**The task:**
Every record is to be transcribed exactly as written.

**Data records:**
======
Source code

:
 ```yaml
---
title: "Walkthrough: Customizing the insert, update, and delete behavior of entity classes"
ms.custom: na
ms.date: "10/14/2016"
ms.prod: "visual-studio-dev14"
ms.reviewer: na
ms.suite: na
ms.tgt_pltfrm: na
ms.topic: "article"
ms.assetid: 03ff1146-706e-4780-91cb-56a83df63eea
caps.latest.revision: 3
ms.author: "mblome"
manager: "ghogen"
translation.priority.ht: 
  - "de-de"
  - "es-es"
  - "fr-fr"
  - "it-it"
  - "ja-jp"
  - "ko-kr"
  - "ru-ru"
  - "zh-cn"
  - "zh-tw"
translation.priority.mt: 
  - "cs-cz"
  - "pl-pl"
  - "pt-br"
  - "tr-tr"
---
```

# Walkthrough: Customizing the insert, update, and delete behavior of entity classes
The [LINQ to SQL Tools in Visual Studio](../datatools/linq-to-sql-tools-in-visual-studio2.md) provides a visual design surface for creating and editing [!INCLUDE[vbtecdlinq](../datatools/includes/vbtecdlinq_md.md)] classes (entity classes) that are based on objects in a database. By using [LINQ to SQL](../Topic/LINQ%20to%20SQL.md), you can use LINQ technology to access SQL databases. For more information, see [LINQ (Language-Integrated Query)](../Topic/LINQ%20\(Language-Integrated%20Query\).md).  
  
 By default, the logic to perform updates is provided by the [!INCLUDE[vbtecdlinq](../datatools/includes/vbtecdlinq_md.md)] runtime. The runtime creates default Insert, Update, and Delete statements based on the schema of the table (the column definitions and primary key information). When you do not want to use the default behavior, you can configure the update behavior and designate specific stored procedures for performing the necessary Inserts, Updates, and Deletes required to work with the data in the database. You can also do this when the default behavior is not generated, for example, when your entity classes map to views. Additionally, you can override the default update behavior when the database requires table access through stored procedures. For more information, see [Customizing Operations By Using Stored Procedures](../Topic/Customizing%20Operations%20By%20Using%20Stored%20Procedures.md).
======
**Finished exercise:**
Source code

:
 ```yaml
---
title: "Walkthrough: Customizing the insert, update, and delete behavior of entity classes"
ms.custom: na
ms.date: "10/14/2016"
ms.prod: "visual-studio-dev14"
ms.reviewer: na
ms.suite: na
ms.tgt_pltfrm: na
ms.topic: "article"
ms.assetid: 03ff1146-706e-4780-91cb-56a83df63eea
caps.latest.revision: 3
ms.author: "mblome"
manager: "ghogen"
translation.priority.ht: 
  - "de-de"
  - "es-es"
  - "fr-fr"
  - "it-it"
  - "ja-jp"
  - "ko-kr"
  - "ru-ru"
  - "zh-cn"
  - "zh-tw"
translation.priority.mt: 
  - "cs-cz"
  - "pl-pl"
  - "pt-br"
  - "tr-tr"
---
```

# Walkthrough: Customizing the insert, update, and delete behavior of entity classes
The [LINQ to SQL Tools in Visual Studio](../datatools/linq-to-sql-tools-in-visual-studio2.md) provides a visual design surface for creating and editing [!INCLUDE[vbtecdlinq](../datatools/includes/vbtecdlinq_md.md)] classes (entity classes) that are based on objects in a database. By using [LINQ to SQL](../Topic/LINQ%20to%20SQL.md), you can use LINQ technology to access SQL databases. For more information, see [LINQ (Language-Integrated Query)](../Topic/LINQ%20\(Language-Integrated%20Query\).md).  
  
 By default, the logic to perform updates is provided by the [!INCLUDE[vbtecdlinq](../datatools/includes/vbtecdlinq_md.md)] runtime. The runtime creates default Insert, Update, and Delete statements based on the schema of the table (the column definitions and primary key information). When you do not want to use the default behavior, you can configure the update behavior and designate specific stored procedures for performing the necessary Inserts, Updates, and Deletes required to work with the data in the database. You can also do this when the default behavior is not generated, for example, when your entity classes map to views. Additionally, you can override the default update behavior when the database requires table access through stored procedures. For more information, see [Customizing Operations By Using Stored Procedures](../Topic/Customizing%20Operations%20By%20Using%20Stored%20Procedures.md).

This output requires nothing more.